Individual chart filters
Individual chart filters allow users to adjust the filters for a specific chart without affecting the others.
Color for data visualizations
The color palettes for data visualizations are based on accessibility guidelines to ensure that all users, including those with color blindness or visual impairments, can perceive the presented information. Appropriate use of color for data visualization allows interrelationships and patterns within data to be easily observed.
When choosing a color palette, consider your data set and what you want to convey about the data.
Qualitative color palette
A qualitative palette is used when the variable is categorical in nature. Examples include country or state, race, and gender. Each possible value of the variable is assigned one color from a qualitative palette.
Sequential color palette
A sequential color palette is used when the variable is numeric or ordered values. Colors are assigned to data values in a continuum, usually based on lightness, hue, or both.
Binary color palette
A binary color palette is used when the variable is a comparison of two categories. A common use case is to show hierarchy. The primary difference between the two categories of a binary scheme may be lightness.
Qualitative color palette
A qualitative palette is used when the variable is categorical in nature. Examples include country or state, race, and gender. Each possible value of the variable is assigned one color from a qualitative palette.
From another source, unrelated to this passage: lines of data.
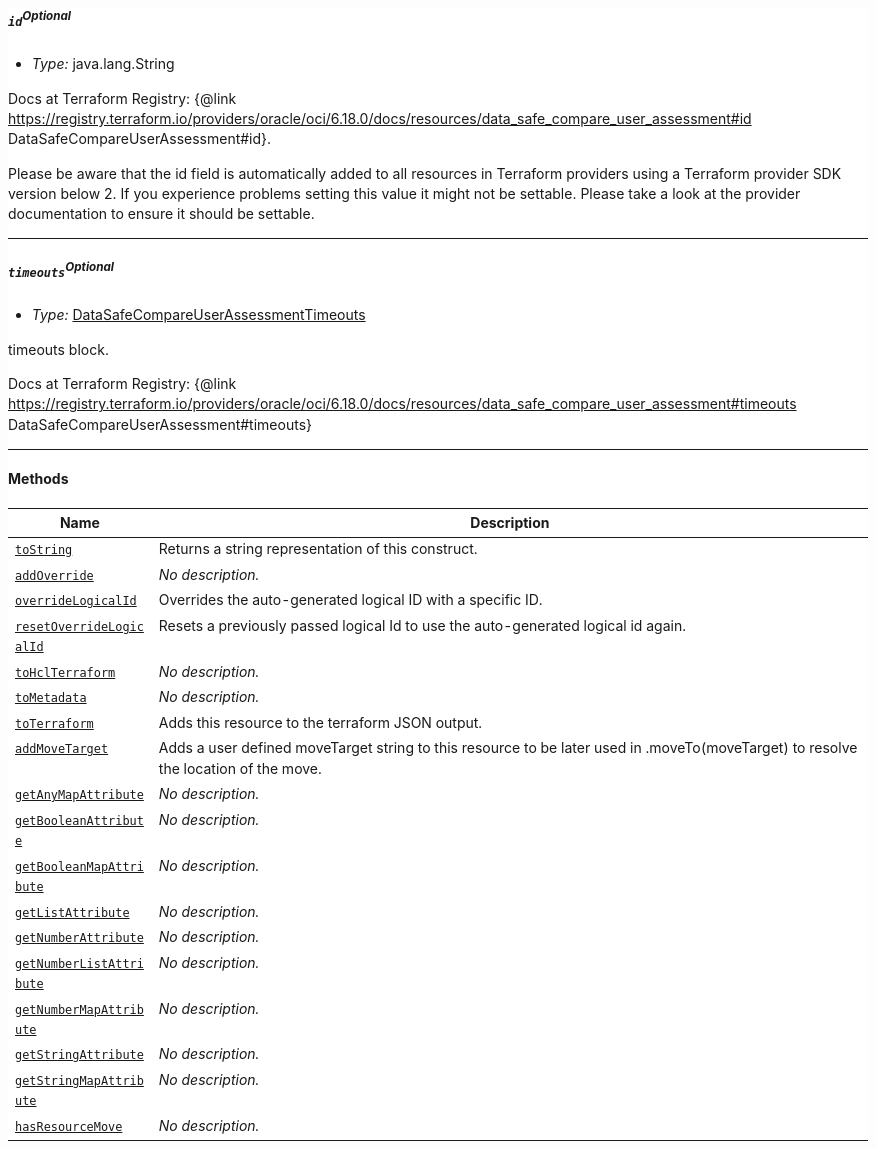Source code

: 
##### `id`<sup>Optional</sup> <a name="id" id="rhizo-co-terraform-provider-oci.dataSafeCompareUserAssessment.DataSafeCompareUserAssessment.Initializer.parameter.id"></a>

- *Type:* java.lang.String

Docs at Terraform Registry: {@link https://registry.terraform.io/providers/oracle/oci/6.18.0/docs/resources/data_safe_compare_user_assessment#id DataSafeCompareUserAssessment#id}.

Please be aware that the id field is automatically added to all resources in Terraform providers using a Terraform provider SDK version below 2.
If you experience problems setting this value it might not be settable. Please take a look at the provider documentation to ensure it should be settable.

---

##### `timeouts`<sup>Optional</sup> <a name="timeouts" id="rhizo-co-terraform-provider-oci.dataSafeCompareUserAssessment.DataSafeCompareUserAssessment.Initializer.parameter.timeouts"></a>

- *Type:* <a href="#rhizo-co-terraform-provider-oci.dataSafeCompareUserAssessment.DataSafeCompareUserAssessmentTimeouts">DataSafeCompareUserAssessmentTimeouts</a>

timeouts block.

Docs at Terraform Registry: {@link https://registry.terraform.io/providers/oracle/oci/6.18.0/docs/resources/data_safe_compare_user_assessment#timeouts DataSafeCompareUserAssessment#timeouts}

---

#### Methods <a name="Methods" id="Methods"></a>

| **Name** | **Description** |
| --- | --- |
| <code><a href="#rhizo-co-terraform-provider-oci.dataSafeCompareUserAssessment.DataSafeCompareUserAssessment.toString">toString</a></code> | Returns a string representation of this construct. |
| <code><a href="#rhizo-co-terraform-provider-oci.dataSafeCompareUserAssessment.DataSafeCompareUserAssessment.addOverride">addOverride</a></code> | *No description.* |
| <code><a href="#rhizo-co-terraform-provider-oci.dataSafeCompareUserAssessment.DataSafeCompareUserAssessment.overrideLogicalId">overrideLogicalId</a></code> | Overrides the auto-generated logical ID with a specific ID. |
| <code><a href="#rhizo-co-terraform-provider-oci.dataSafeCompareUserAssessment.DataSafeCompareUserAssessment.resetOverrideLogicalId">resetOverrideLogicalId</a></code> | Resets a previously passed logical Id to use the auto-generated logical id again. |
| <code><a href="#rhizo-co-terraform-provider-oci.dataSafeCompareUserAssessment.DataSafeCompareUserAssessment.toHclTerraform">toHclTerraform</a></code> | *No description.* |
| <code><a href="#rhizo-co-terraform-provider-oci.dataSafeCompareUserAssessment.DataSafeCompareUserAssessment.toMetadata">toMetadata</a></code> | *No description.* |
| <code><a href="#rhizo-co-terraform-provider-oci.dataSafeCompareUserAssessment.DataSafeCompareUserAssessment.toTerraform">toTerraform</a></code> | Adds this resource to the terraform JSON output. |
| <code><a href="#rhizo-co-terraform-provider-oci.dataSafeCompareUserAssessment.DataSafeCompareUserAssessment.addMoveTarget">addMoveTarget</a></code> | Adds a user defined moveTarget string to this resource to be later used in .moveTo(moveTarget) to resolve the location of the move. |
| <code><a href="#rhizo-co-terraform-provider-oci.dataSafeCompareUserAssessment.DataSafeCompareUserAssessment.getAnyMapAttribute">getAnyMapAttribute</a></code> | *No description.* |
| <code><a href="#rhizo-co-terraform-provider-oci.dataSafeCompareUserAssessment.DataSafeCompareUserAssessment.getBooleanAttribute">getBooleanAttribute</a></code> | *No description.* |
| <code><a href="#rhizo-co-terraform-provider-oci.dataSafeCompareUserAssessment.DataSafeCompareUserAssessment.getBooleanMapAttribute">getBooleanMapAttribute</a></code> | *No description.* |
| <code><a href="#rhizo-co-terraform-provider-oci.dataSafeCompareUserAssessment.DataSafeCompareUserAssessment.getListAttribute">getListAttribute</a></code> | *No description.* |
| <code><a href="#rhizo-co-terraform-provider-oci.dataSafeCompareUserAssessment.DataSafeCompareUserAssessment.getNumberAttribute">getNumberAttribute</a></code> | *No description.* |
| <code><a href="#rhizo-co-terraform-provider-oci.dataSafeCompareUserAssessment.DataSafeCompareUserAssessment.getNumberListAttribute">getNumberListAttribute</a></code> | *No description.* |
| <code><a href="#rhizo-co-terraform-provider-oci.dataSafeCompareUserAssessment.DataSafeCompareUserAssessment.getNumberMapAttribute">getNumberMapAttribute</a></code> | *No description.* |
| <code><a href="#rhizo-co-terraform-provider-oci.dataSafeCompareUserAssessment.DataSafeCompareUserAssessment.getStringAttribute">getStringAttribute</a></code> | *No description.* |
| <code><a href="#rhizo-co-terraform-provider-oci.dataSafeCompareUserAssessment.DataSafeCompareUserAssessment.getStringMapAttribute">getStringMapAttribute</a></code> | *No description.* |
| <code><a href="#rhizo-co-terraform-provider-oci.dataSafeCompareUserAssessment.DataSafeCompareUserAssessment.hasResourceMove">hasResourceMove</a></code> | *No description.* |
The colors of this palette should be applied in sequence strictly as described below. The sequence is carefully curated to maximize contrast between neighboring colors to help with visual differentiation.
To ensure accessibility, line charts should utilize darker shades of color. The colors of this palette should be applied in sequence strictly as described below. The sequence is carefully curated to maximize contrast between neighboring colors to help with visual differentiation.
Sequential color palette
A sequential color palette is used when the variable is numeric or ordered values. Colors are assigned to data values in a continuum, usually based on lightness, hue, or both.
The most prominent dimension of color for a sequential palette is its lightness. Typically, lower values are associated with lighter colors, and higher values with darker colors.
Binary color palette
A binary color palette shows differences that are divided into only two categories. The primary difference between the two categories of a binary scheme may be a lightness.
A common use case for a binary color palette is to convey hierarchy. The contrast puts emphasis on an area of focus, when it is used sparingly.
Responsiveness
Ensuring data visualizations are responsive is crucial for providing a seamless user experience across various devices and screen sizes. Responsive design allows data to be easily accessible and comprehensible, regardless of the user's device. Fluid layouts enable dashboards to adapt to different screen sizes. Elements should resize and reposition dynamically to optimize space.
Consider using a more mobile-friendly data visualization format when designing for responsiveness. For example, consider presenting data in a horizontal bar chart rather than a line chart. It’s essentially the same graphic, only the axes are flipped. It still tells the same story, just in a more mobile-friendly vertical format.
Instead of a line chart, the mobile view presents users with a horizontal bar chart. It’s essentially the same graphic from the desktop, only the axes are flipped. It still tells visitors the same story, just in a more mobile-friendly vertical format.
Alternate considerations
- Use a
table
when multiple metrics and categories need to be presented together, and an accurate lookup of the data values is more important than showing patterns in the data.